(Exercise goal) Search each line of the data for the word "pyautogui"; copy every line where it is found.

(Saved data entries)
◆ ◆ ◆ ◆
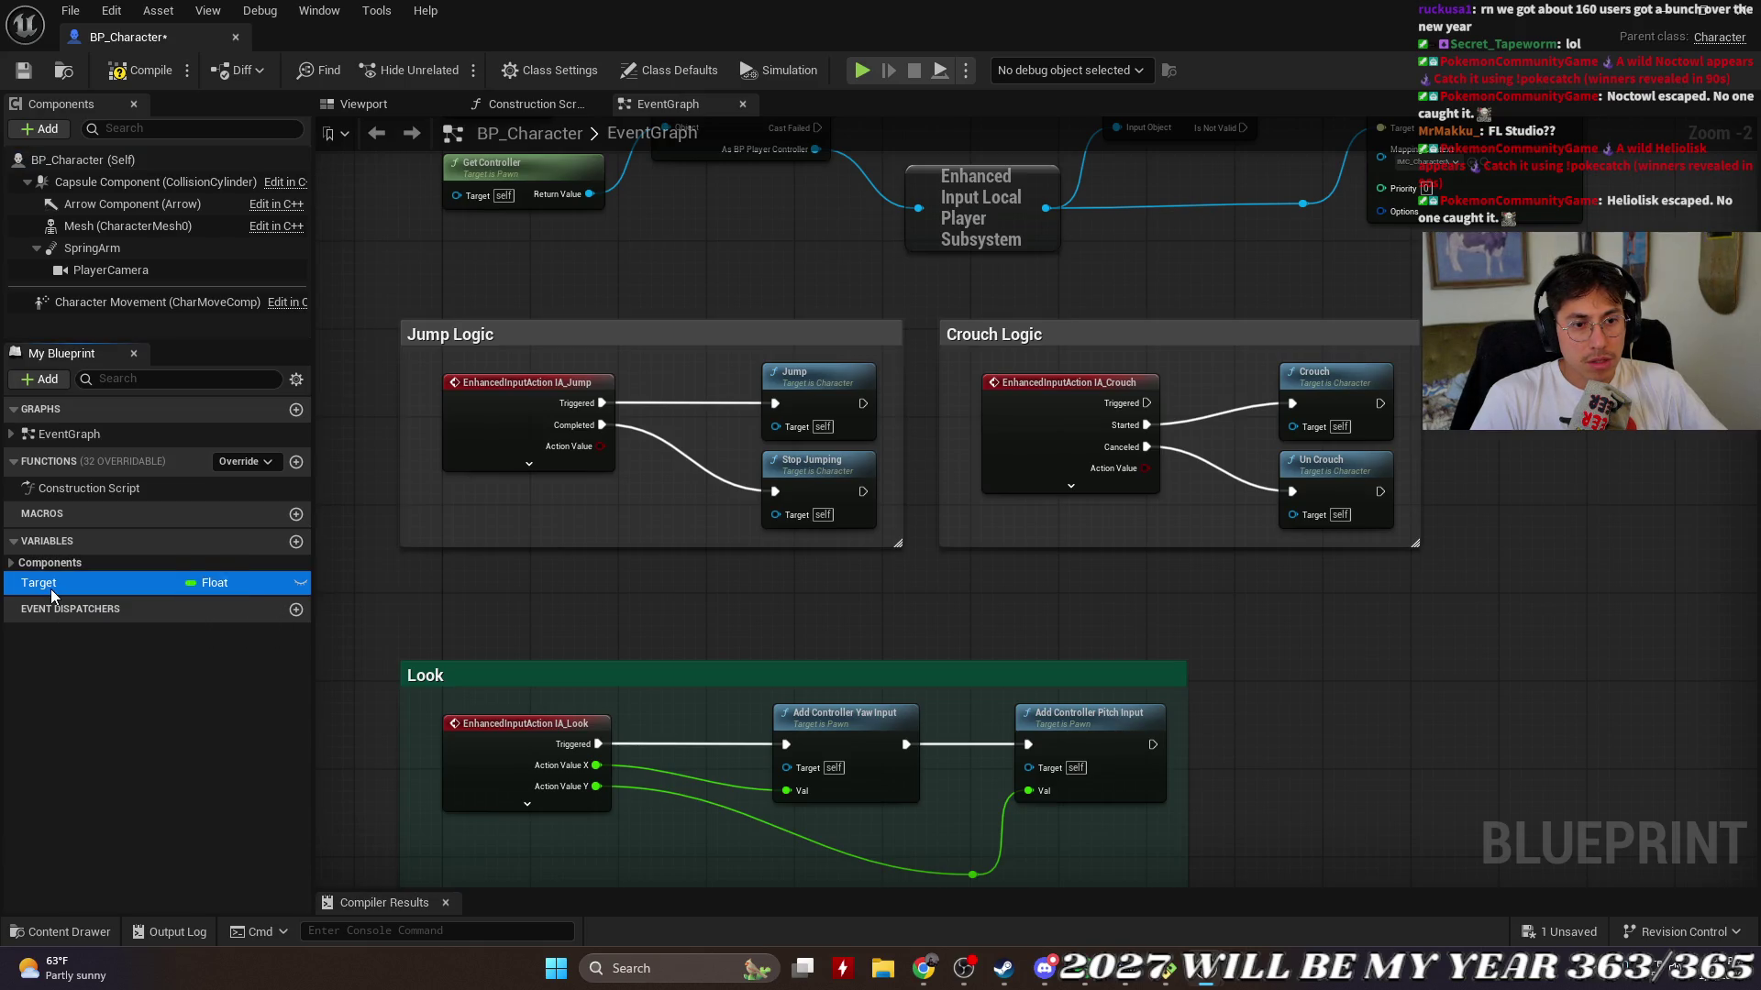
pyautogui.click(156, 674)
pyautogui.rightClick(120, 583)
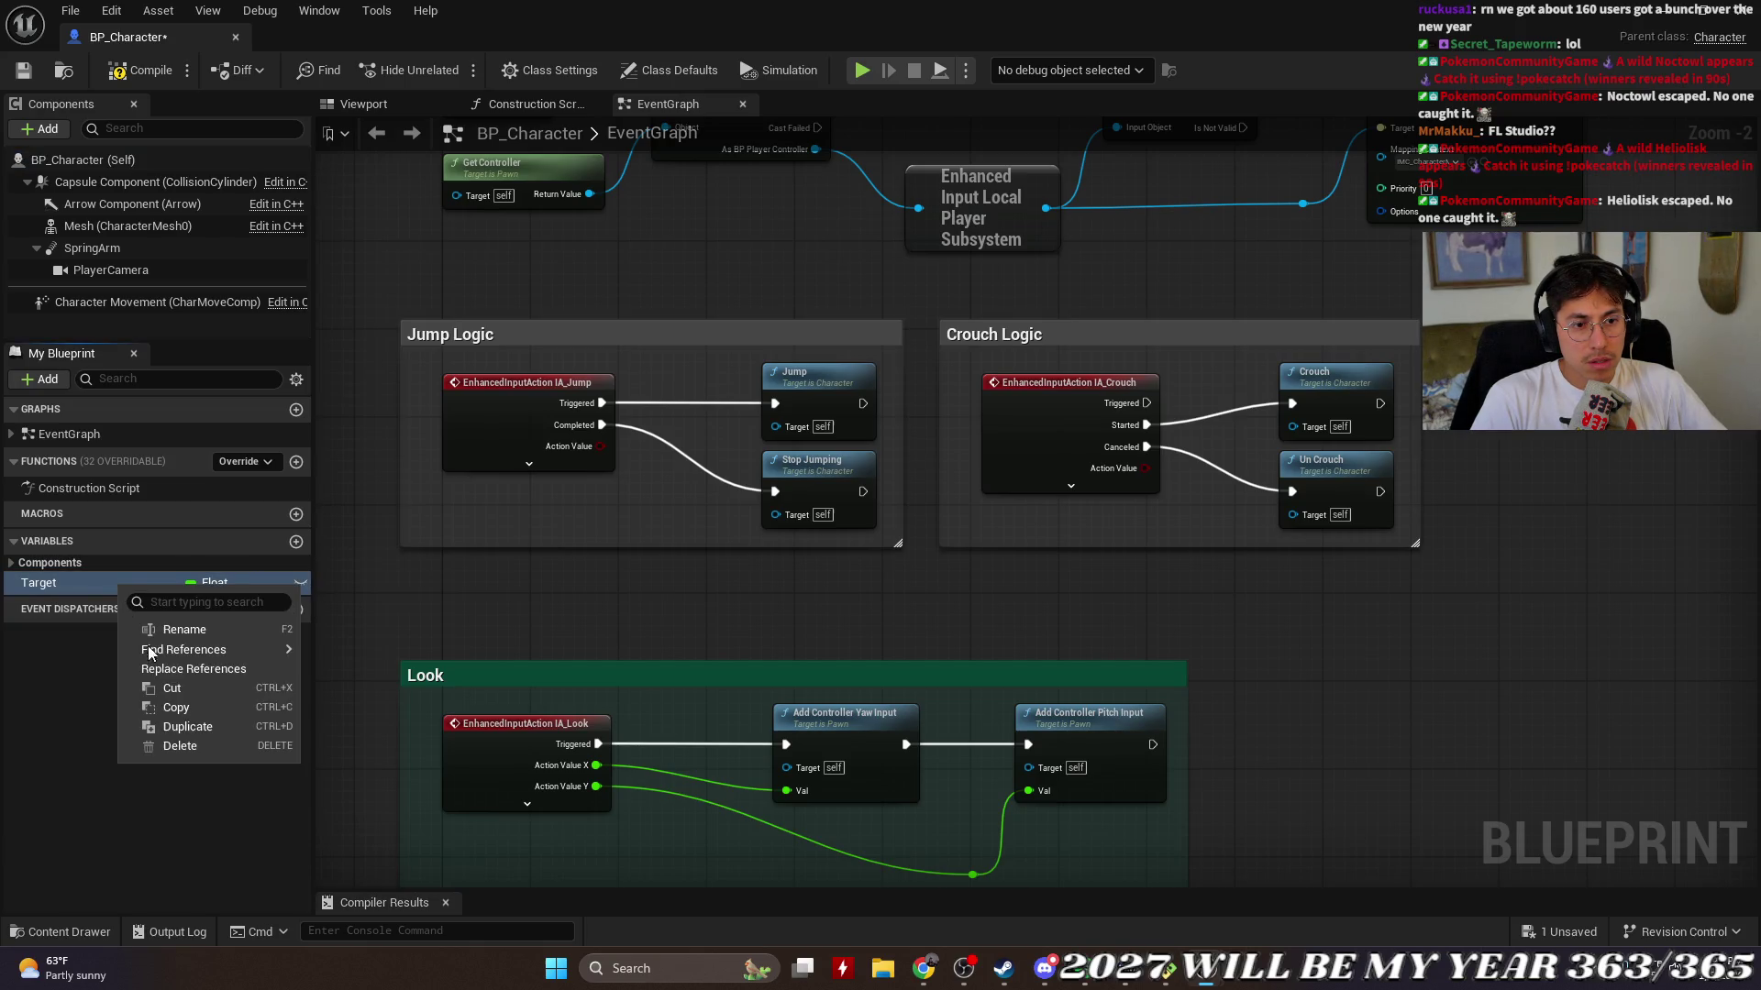
pyautogui.click(193, 746)
# Step: Save and close BP_Character, play-test the level, then reopen the blueprint
pyautogui.click(24, 70)
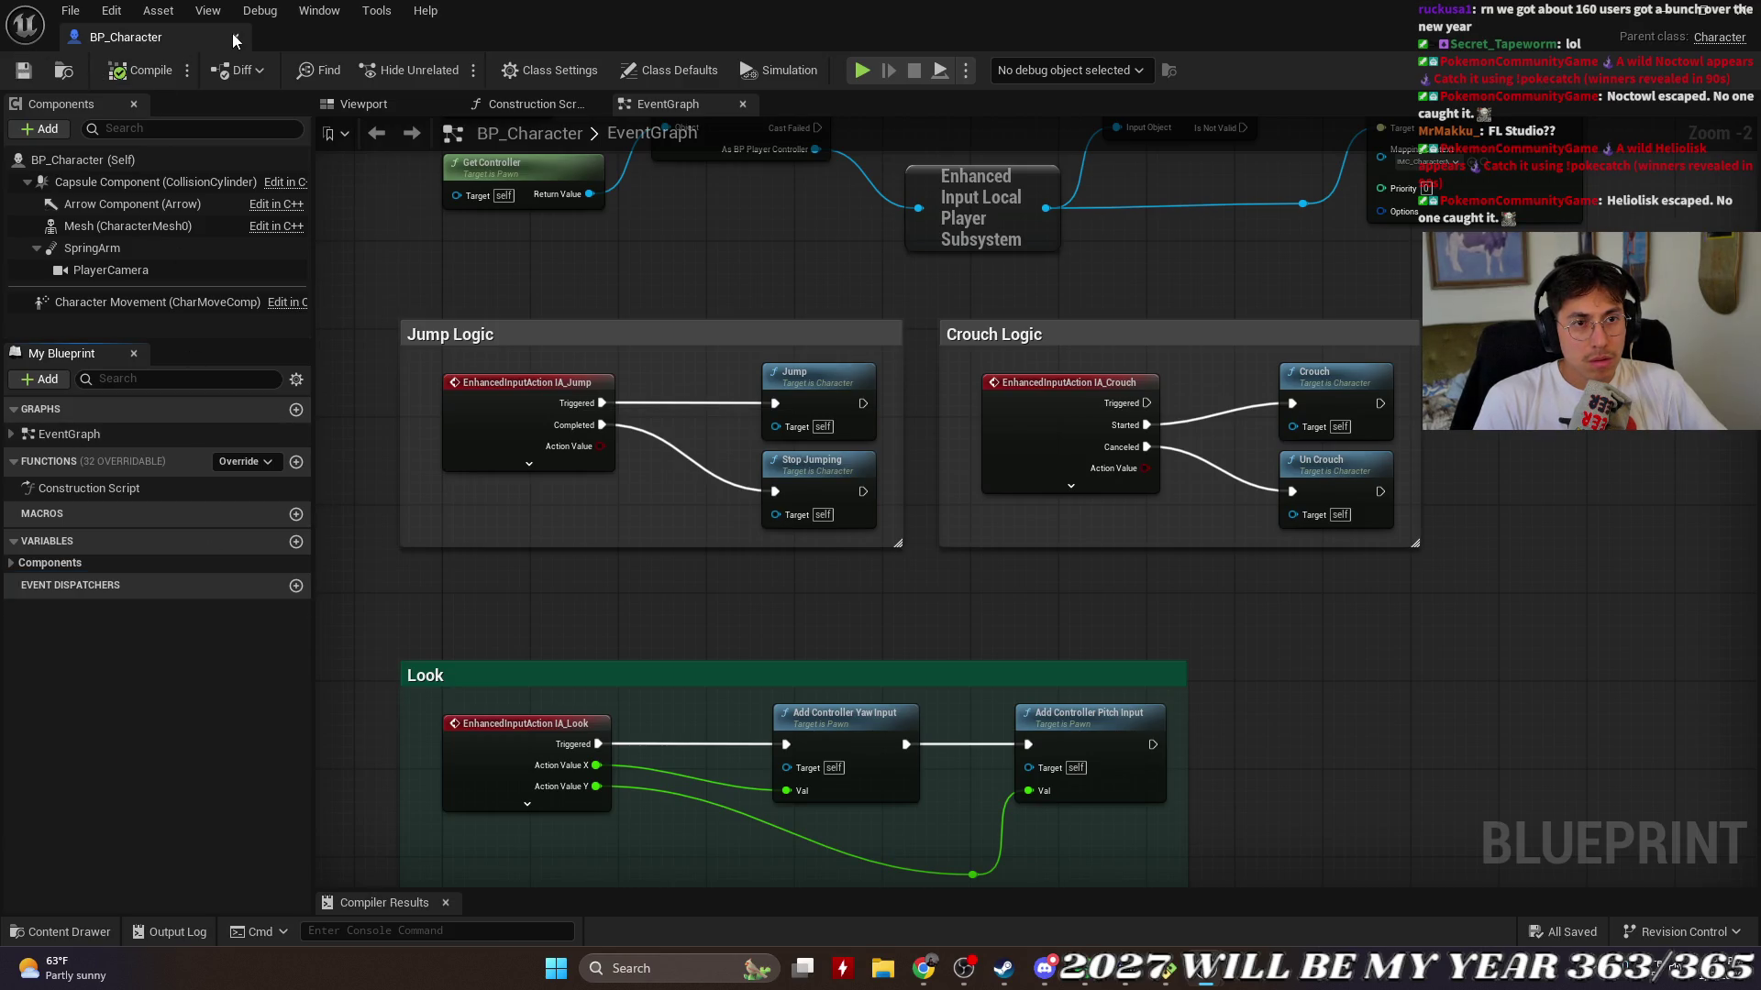
pyautogui.click(233, 35)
◆ ◆ ◆ ◆
(Finished exercise)
pyautogui.click(156, 674)
pyautogui.rightClick(120, 583)
pyautogui.click(193, 746)
pyautogui.click(24, 70)
pyautogui.click(233, 35)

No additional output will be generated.